(WHAT THIS TASK INVOLVES)
Only text is carried over. Reproduce the entries below exactly.
╭──
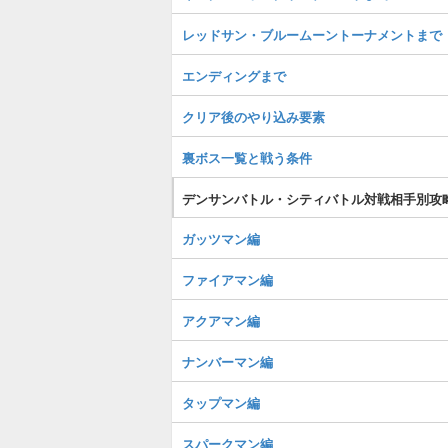
レッドサン・ブルームーントーナメントまで
エンディングまで
クリア後のやり込み要素
裏ボス一覧と戦う条件
デンサンバトル・シティバトル対戦相手別攻
ガッツマン編
ファイアマン編
アクアマン編
ナンバーマン編
タップマン編
スパークマン編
╰──
(ANSWER TO THIS EXERCISE)
レッドサン・ブルームーントーナメントまで
エンディングまで
クリア後のやり込み要素
裏ボス一覧と戦う条件
デンサンバトル・シティバトル対戦相手別攻
ガッツマン編
ファイアマン編
アクアマン編
ナンバーマン編
タップマン編
スパークマン編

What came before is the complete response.